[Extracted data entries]
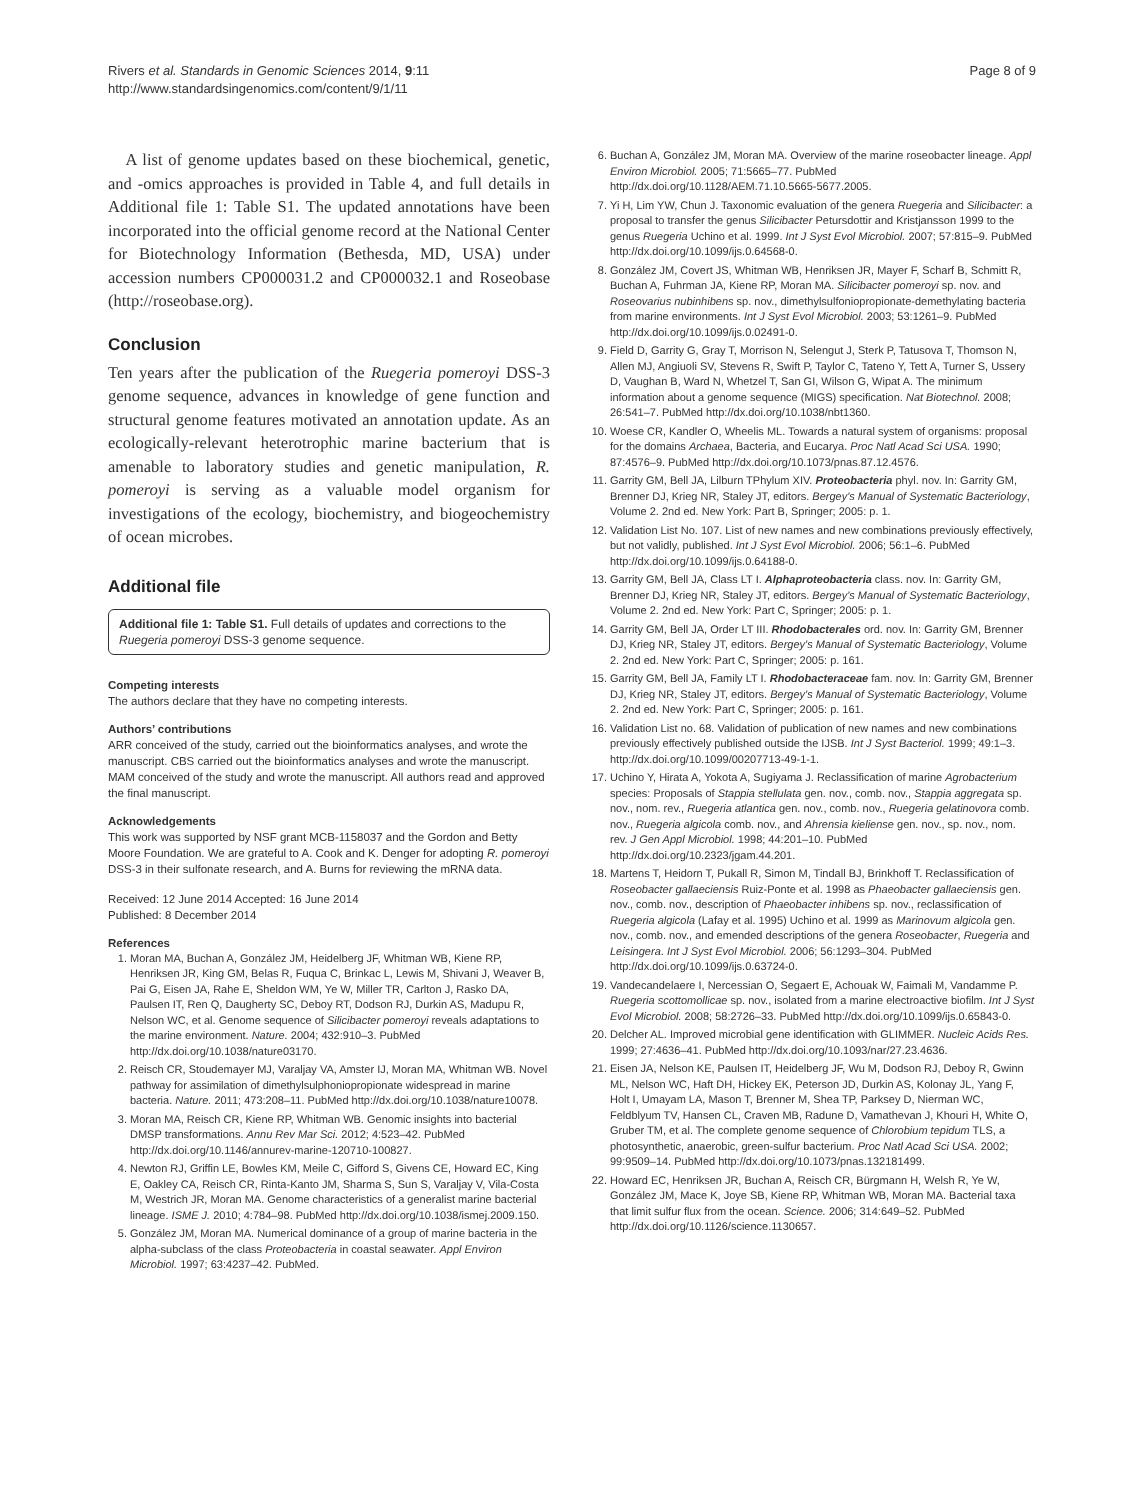Rivers et al. Standards in Genomic Sciences 2014, 9:11
http://www.standardsingenomics.com/content/9/1/11
Page 8 of 9
A list of genome updates based on these biochemical, genetic, and -omics approaches is provided in Table 4, and full details in Additional file 1: Table S1. The updated annotations have been incorporated into the official genome record at the National Center for Biotechnology Information (Bethesda, MD, USA) under accession numbers CP000031.2 and CP000032.1 and Roseobase (http://roseobase.org).
Conclusion
Ten years after the publication of the Ruegeria pomeroyi DSS-3 genome sequence, advances in knowledge of gene function and structural genome features motivated an annotation update. As an ecologically-relevant heterotrophic marine bacterium that is amenable to laboratory studies and genetic manipulation, R. pomeroyi is serving as a valuable model organism for investigations of the ecology, biochemistry, and biogeochemistry of ocean microbes.
Additional file
Additional file 1: Table S1. Full details of updates and corrections to the Ruegeria pomeroyi DSS-3 genome sequence.
Competing interests
The authors declare that they have no competing interests.
Authors’ contributions
ARR conceived of the study, carried out the bioinformatics analyses, and wrote the manuscript. CBS carried out the bioinformatics analyses and wrote the manuscript. MAM conceived of the study and wrote the manuscript. All authors read and approved the final manuscript.
Acknowledgements
This work was supported by NSF grant MCB-1158037 and the Gordon and Betty Moore Foundation. We are grateful to A. Cook and K. Denger for adopting R. pomeroyi DSS-3 in their sulfonate research, and A. Burns for reviewing the mRNA data.
Received: 12 June 2014 Accepted: 16 June 2014
Published: 8 December 2014
References
1. Moran MA, Buchan A, González JM, Heidelberg JF, Whitman WB, Kiene RP, Henriksen JR, King GM, Belas R, Fuqua C, Brinkac L, Lewis M, Shivani J, Weaver B, Pai G, Eisen JA, Rahe E, Sheldon WM, Ye W, Miller TR, Carlton J, Rasko DA, Paulsen IT, Ren Q, Daugherty SC, Deboy RT, Dodson RJ, Durkin AS, Madupu R, Nelson WC, et al. Genome sequence of Silicibacter pomeroyi reveals adaptations to the marine environment. Nature. 2004; 432:910–3. PubMed http://dx.doi.org/10.1038/nature03170.
2. Reisch CR, Stoudemayer MJ, Varaljay VA, Amster IJ, Moran MA, Whitman WB. Novel pathway for assimilation of dimethylsulphoniopropionate widespread in marine bacteria. Nature. 2011; 473:208–11. PubMed http://dx.doi.org/10.1038/nature10078.
3. Moran MA, Reisch CR, Kiene RP, Whitman WB. Genomic insights into bacterial DMSP transformations. Annu Rev Mar Sci. 2012; 4:523–42. PubMed http://dx.doi.org/10.1146/annurev-marine-120710-100827.
4. Newton RJ, Griffin LE, Bowles KM, Meile C, Gifford S, Givens CE, Howard EC, King E, Oakley CA, Reisch CR, Rinta-Kanto JM, Sharma S, Sun S, Varaljay V, Vila-Costa M, Westrich JR, Moran MA. Genome characteristics of a generalist marine bacterial lineage. ISME J. 2010; 4:784–98. PubMed http://dx.doi.org/10.1038/ismej.2009.150.
5. González JM, Moran MA. Numerical dominance of a group of marine bacteria in the alpha-subclass of the class Proteobacteria in coastal seawater. Appl Environ Microbiol. 1997; 63:4237–42. PubMed.
6. Buchan A, González JM, Moran MA. Overview of the marine roseobacter lineage. Appl Environ Microbiol. 2005; 71:5665–77. PubMed http://dx.doi.org/10.1128/AEM.71.10.5665-5677.2005.
7. Yi H, Lim YW, Chun J. Taxonomic evaluation of the genera Ruegeria and Silicibacter: a proposal to transfer the genus Silicibacter Petursdottir and Kristjansson 1999 to the genus Ruegeria Uchino et al. 1999. Int J Syst Evol Microbiol. 2007; 57:815–9. PubMed http://dx.doi.org/10.1099/ijs.0.64568-0.
8. González JM, Covert JS, Whitman WB, Henriksen JR, Mayer F, Scharf B, Schmitt R, Buchan A, Fuhrman JA, Kiene RP, Moran MA. Silicibacter pomeroyi sp. nov. and Roseovarius nubinhibens sp. nov., dimethylsulfoniopropionate-demethylating bacteria from marine environments. Int J Syst Evol Microbiol. 2003; 53:1261–9. PubMed http://dx.doi.org/10.1099/ijs.0.02491-0.
9. Field D, Garrity G, Gray T, Morrison N, Selengut J, Sterk P, Tatusova T, Thomson N, Allen MJ, Angiuoli SV, Stevens R, Swift P, Taylor C, Tateno Y, Tett A, Turner S, Ussery D, Vaughan B, Ward N, Whetzel T, San GI, Wilson G, Wipat A. The minimum information about a genome sequence (MIGS) specification. Nat Biotechnol. 2008; 26:541–7. PubMed http://dx.doi.org/10.1038/nbt1360.
10. Woese CR, Kandler O, Wheelis ML. Towards a natural system of organisms: proposal for the domains Archaea, Bacteria, and Eucarya. Proc Natl Acad Sci USA. 1990; 87:4576–9. PubMed http://dx.doi.org/10.1073/pnas.87.12.4576.
11. Garrity GM, Bell JA, Lilburn TPhylum XIV. Proteobacteria phyl. nov. In: Garrity GM, Brenner DJ, Krieg NR, Staley JT, editors. Bergey's Manual of Systematic Bacteriology, Volume 2. 2nd ed. New York: Part B, Springer; 2005: p. 1.
12. Validation List No. 107. List of new names and new combinations previously effectively, but not validly, published. Int J Syst Evol Microbiol. 2006; 56:1–6. PubMed http://dx.doi.org/10.1099/ijs.0.64188-0.
13. Garrity GM, Bell JA, Class LT I. Alphaproteobacteria class. nov. In: Garrity GM, Brenner DJ, Krieg NR, Staley JT, editors. Bergey's Manual of Systematic Bacteriology, Volume 2. 2nd ed. New York: Part C, Springer; 2005: p. 1.
14. Garrity GM, Bell JA, Order LT III. Rhodobacterales ord. nov. In: Garrity GM, Brenner DJ, Krieg NR, Staley JT, editors. Bergey's Manual of Systematic Bacteriology, Volume 2. 2nd ed. New York: Part C, Springer; 2005: p. 161.
15. Garrity GM, Bell JA, Family LT I. Rhodobacteraceae fam. nov. In: Garrity GM, Brenner DJ, Krieg NR, Staley JT, editors. Bergey's Manual of Systematic Bacteriology, Volume 2. 2nd ed. New York: Part C, Springer; 2005: p. 161.
16. Validation List no. 68. Validation of publication of new names and new combinations previously effectively published outside the IJSB. Int J Syst Bacteriol. 1999; 49:1–3. http://dx.doi.org/10.1099/00207713-49-1-1.
17. Uchino Y, Hirata A, Yokota A, Sugiyama J. Reclassification of marine Agrobacterium species: Proposals of Stappia stellulata gen. nov., comb. nov., Stappia aggregata sp. nov., nom. rev., Ruegeria atlantica gen. nov., comb. nov., Ruegeria gelatinovora comb. nov., Ruegeria algicola comb. nov., and Ahrensia kieliense gen. nov., sp. nov., nom. rev. J Gen Appl Microbiol. 1998; 44:201–10. PubMed http://dx.doi.org/10.2323/jgam.44.201.
18. Martens T, Heidorn T, Pukall R, Simon M, Tindall BJ, Brinkhoff T. Reclassification of Roseobacter gallaeciensis Ruiz-Ponte et al. 1998 as Phaeobacter gallaeciensis gen. nov., comb. nov., description of Phaeobacter inhibens sp. nov., reclassification of Ruegeria algicola (Lafay et al. 1995) Uchino et al. 1999 as Marinovum algicola gen. nov., comb. nov., and emended descriptions of the genera Roseobacter, Ruegeria and Leisingera. Int J Syst Evol Microbiol. 2006; 56:1293–304. PubMed http://dx.doi.org/10.1099/ijs.0.63724-0.
19. Vandecandelaere I, Nercessian O, Segaert E, Achouak W, Faimali M, Vandamme P. Ruegeria scottomollicae sp. nov., isolated from a marine electroactive biofilm. Int J Syst Evol Microbiol. 2008; 58:2726–33. PubMed http://dx.doi.org/10.1099/ijs.0.65843-0.
20. Delcher AL. Improved microbial gene identification with GLIMMER. Nucleic Acids Res. 1999; 27:4636–41. PubMed http://dx.doi.org/10.1093/nar/27.23.4636.
21. Eisen JA, Nelson KE, Paulsen IT, Heidelberg JF, Wu M, Dodson RJ, Deboy R, Gwinn ML, Nelson WC, Haft DH, Hickey EK, Peterson JD, Durkin AS, Kolonay JL, Yang F, Holt I, Umayam LA, Mason T, Brenner M, Shea TP, Parksey D, Nierman WC, Feldblyum TV, Hansen CL, Craven MB, Radune D, Vamathevan J, Khouri H, White O, Gruber TM, et al. The complete genome sequence of Chlorobium tepidum TLS, a photosynthetic, anaerobic, green-sulfur bacterium. Proc Natl Acad Sci USA. 2002; 99:9509–14. PubMed http://dx.doi.org/10.1073/pnas.132181499.
22. Howard EC, Henriksen JR, Buchan A, Reisch CR, Bürgmann H, Welsh R, Ye W, González JM, Mace K, Joye SB, Kiene RP, Whitman WB, Moran MA. Bacterial taxa that limit sulfur flux from the ocean. Science. 2006; 314:649–52. PubMed http://dx.doi.org/10.1126/science.1130657.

- Your task:
Only lines holding the word "Nelson" belong in the answer; copy all of them from the records.

- Problem solution:
1. Moran MA, Buchan A, González JM, Heidelberg JF, Whitman WB, Kiene RP, Henriksen JR, King GM, Belas R, Fuqua C, Brinkac L, Lewis M, Shivani J, Weaver B, Pai G, Eisen JA, Rahe E, Sheldon WM, Ye W, Miller TR, Carlton J, Rasko DA, Paulsen IT, Ren Q, Daugherty SC, Deboy RT, Dodson RJ, Durkin AS, Madupu R, Nelson WC, et al. Genome sequence of Silicibacter pomeroyi reveals adaptations to the marine environment. Nature. 2004; 432:910–3. PubMed http://dx.doi.org/10.1038/nature03170.
21. Eisen JA, Nelson KE, Paulsen IT, Heidelberg JF, Wu M, Dodson RJ, Deboy R, Gwinn ML, Nelson WC, Haft DH, Hickey EK, Peterson JD, Durkin AS, Kolonay JL, Yang F, Holt I, Umayam LA, Mason T, Brenner M, Shea TP, Parksey D, Nierman WC, Feldblyum TV, Hansen CL, Craven MB, Radune D, Vamathevan J, Khouri H, White O, Gruber TM, et al. The complete genome sequence of Chlorobium tepidum TLS, a photosynthetic, anaerobic, green-sulfur bacterium. Proc Natl Acad Sci USA. 2002; 99:9509–14. PubMed http://dx.doi.org/10.1073/pnas.132181499.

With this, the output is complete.